| Text provided |
When my name was called, Cane Woman commented that I sprang up fast and appeared much too eager to leave the waiting room. Indeed, she was correct. I had my blood pressure checked first as usual. I still don't know what those figures mean, so I texted my wife to understand my results. She told me that I had elevated blood pressure. I blamed the waiting room. Then my doctor arrived. My doctor is a bro and he looks like Sean Astin. I've grown up watching Astin on the screen. From Goonies to Stranger Things. To me, he's the hero of The Lord of the Rings trilogy. Frodo couldn't have destroyed the ring without Sam carrying his weak ass to Mordor (similar to R2-D2's relationship with Luke). I trust this doctor even more than most of my other doctors only because he looks like Astin. 

First thing my doctor asks is how is the pain? I tell him I'm doing fine and he tells me, sarcastically, that I need to work on containing my emotions. I tell him that this is me excited and he just rolls his eyes and asks what I've been up to which leads me to my questions that I actually wrote down on my iPhone this time instead of forgetting them. I forget my questions because I'm starstruck every time I see him, because HE LOOKS JUST LIKE SEAN ASTIN! OMG! IT'S YOU!

1. I'm moving soon. Can I lift boxes/furniture? 

- That's great news. 20 lbs. should be your maximum. No more than 35 lbs. It's the repetition that may disrupt the placement of the leads.


2. But wait, I remember when you removed my temporary leads and I gasped because I couldn't believe how long they were. Why are the leads so long then?  


- They're long so they can move a little if they need to, but you don't want to bend or twist too much because they can become undone and may even break.


3. Can I see a chiropractor? My neck is jacked.

- No, let me see. I'm trained to do that, not chiropractors. Here do this.


OUCH.


4. Should I continue with my physical therapy?

| Dataset entries |
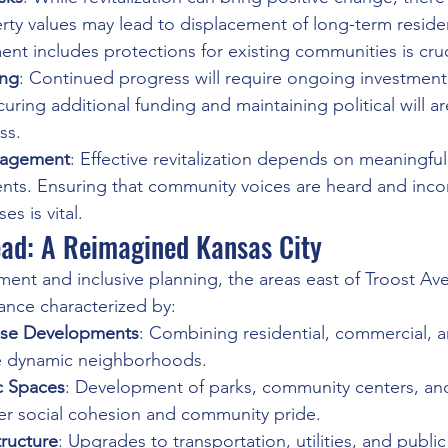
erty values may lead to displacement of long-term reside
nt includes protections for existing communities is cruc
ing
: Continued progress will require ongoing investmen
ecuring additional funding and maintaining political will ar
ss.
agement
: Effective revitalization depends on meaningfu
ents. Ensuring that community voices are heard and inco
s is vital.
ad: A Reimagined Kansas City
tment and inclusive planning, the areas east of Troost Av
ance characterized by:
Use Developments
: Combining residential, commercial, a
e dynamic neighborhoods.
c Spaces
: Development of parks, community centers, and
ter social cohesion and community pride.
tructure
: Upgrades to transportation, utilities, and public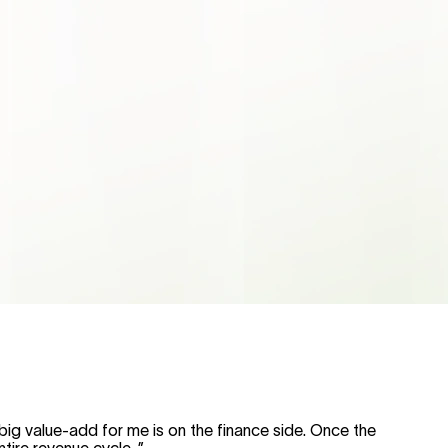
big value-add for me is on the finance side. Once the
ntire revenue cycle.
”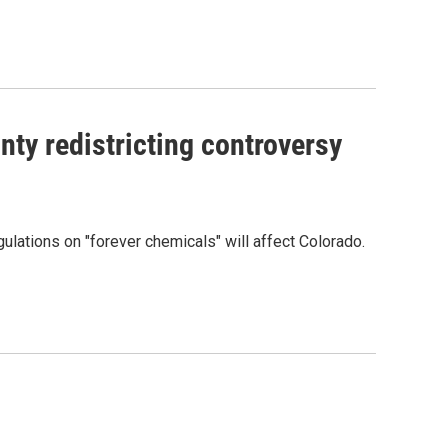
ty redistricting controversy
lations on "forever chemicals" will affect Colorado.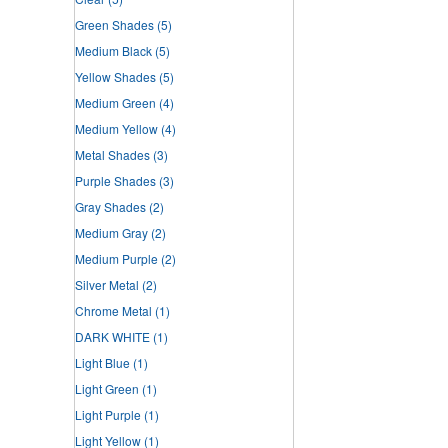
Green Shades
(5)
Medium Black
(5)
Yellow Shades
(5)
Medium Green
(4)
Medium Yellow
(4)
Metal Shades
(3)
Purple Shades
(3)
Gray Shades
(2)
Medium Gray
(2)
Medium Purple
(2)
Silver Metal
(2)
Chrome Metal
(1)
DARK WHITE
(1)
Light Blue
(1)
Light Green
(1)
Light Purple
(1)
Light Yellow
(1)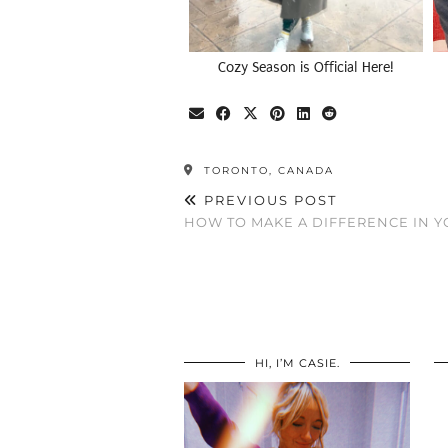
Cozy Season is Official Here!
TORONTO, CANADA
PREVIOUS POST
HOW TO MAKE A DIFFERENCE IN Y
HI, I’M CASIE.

--

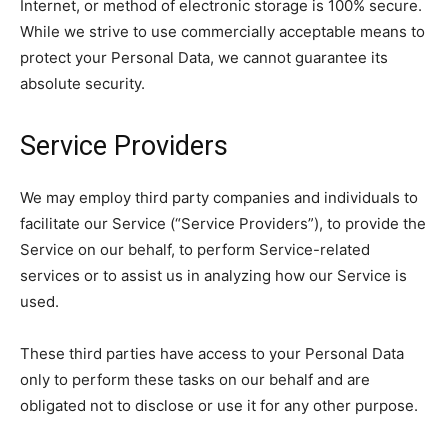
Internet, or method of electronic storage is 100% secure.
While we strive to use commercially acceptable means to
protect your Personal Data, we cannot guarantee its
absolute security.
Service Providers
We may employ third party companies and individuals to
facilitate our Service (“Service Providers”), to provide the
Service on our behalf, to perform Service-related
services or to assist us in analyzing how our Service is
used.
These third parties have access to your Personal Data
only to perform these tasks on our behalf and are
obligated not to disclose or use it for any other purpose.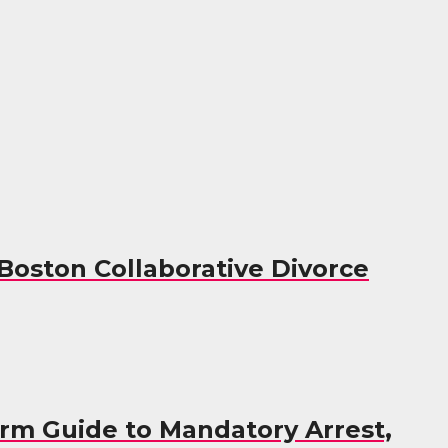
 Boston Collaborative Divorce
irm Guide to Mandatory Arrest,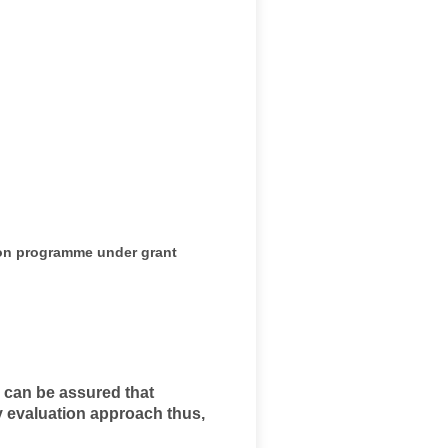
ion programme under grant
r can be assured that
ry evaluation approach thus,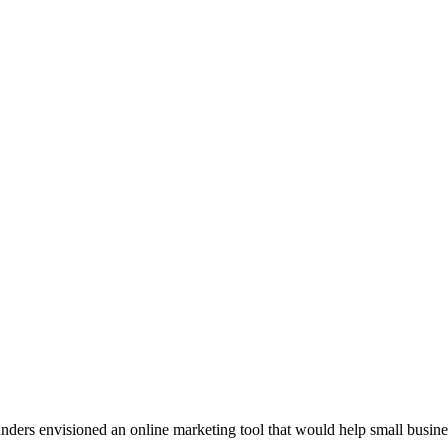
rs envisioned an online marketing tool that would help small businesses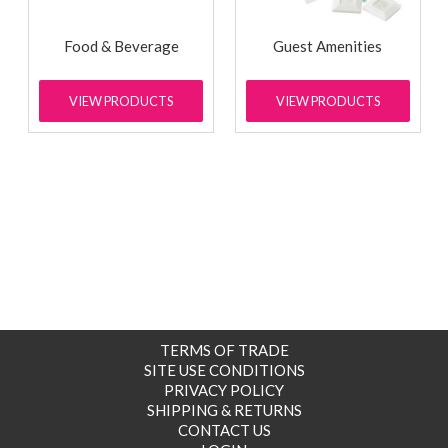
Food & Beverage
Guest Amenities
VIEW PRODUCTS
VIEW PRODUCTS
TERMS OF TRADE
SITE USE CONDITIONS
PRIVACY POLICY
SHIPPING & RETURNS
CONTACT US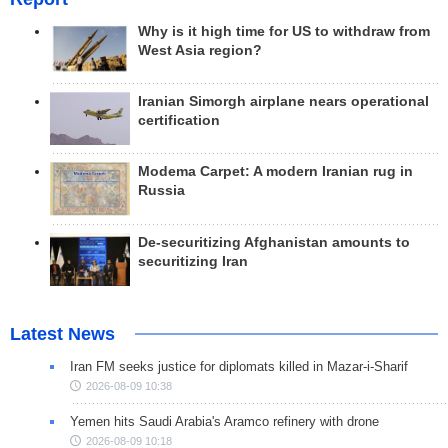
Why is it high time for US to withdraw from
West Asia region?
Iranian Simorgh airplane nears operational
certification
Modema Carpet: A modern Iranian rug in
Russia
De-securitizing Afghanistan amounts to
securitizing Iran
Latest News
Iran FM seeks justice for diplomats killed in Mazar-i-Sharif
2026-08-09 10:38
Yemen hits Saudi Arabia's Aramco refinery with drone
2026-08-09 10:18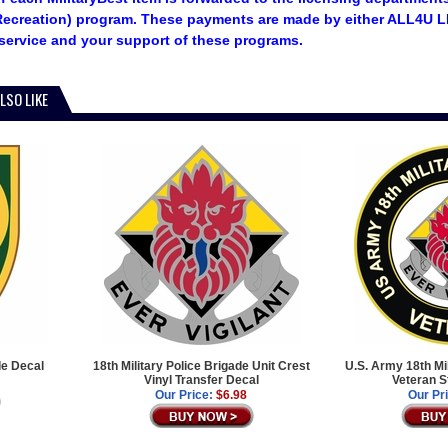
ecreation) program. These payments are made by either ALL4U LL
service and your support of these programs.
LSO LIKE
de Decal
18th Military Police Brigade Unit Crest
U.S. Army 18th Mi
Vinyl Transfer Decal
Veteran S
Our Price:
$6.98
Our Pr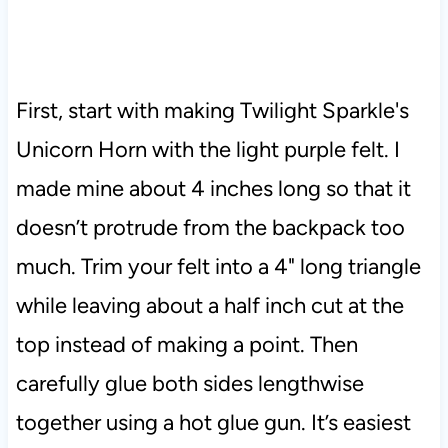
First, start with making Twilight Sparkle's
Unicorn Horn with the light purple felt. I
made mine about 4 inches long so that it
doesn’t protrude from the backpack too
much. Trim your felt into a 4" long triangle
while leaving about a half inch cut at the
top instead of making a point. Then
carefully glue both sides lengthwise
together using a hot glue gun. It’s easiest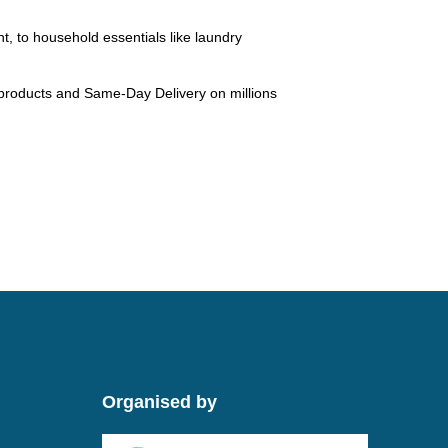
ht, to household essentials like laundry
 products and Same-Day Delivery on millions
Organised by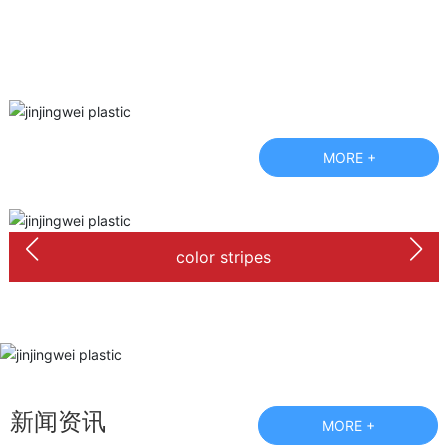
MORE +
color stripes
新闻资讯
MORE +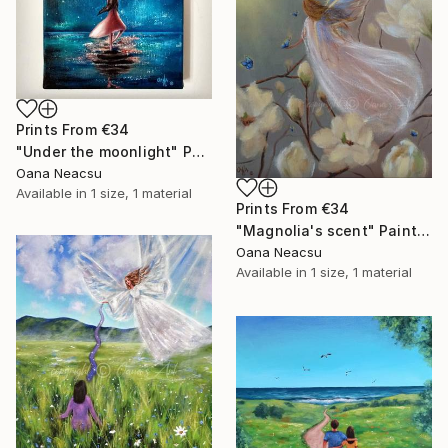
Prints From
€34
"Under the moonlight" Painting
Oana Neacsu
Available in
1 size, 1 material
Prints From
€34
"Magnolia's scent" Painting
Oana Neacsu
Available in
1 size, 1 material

| What to produce |
Repeat word for word the part of the doctor visit account starting at "2. But wait, I" and ending at "Here do this.".

| Exercise result |
2. But wait, I remember when you removed my temporary leads and I gasped because I couldn't believe how long they were. Why are the leads so long then?  


- They're long so they can move a little if they need to, but you don't want to bend or twist too much because they can become undone and may even break.


3. Can I see a chiropractor? My neck is jacked.

- No, let me see. I'm trained to do that, not chiropractors. Here do this.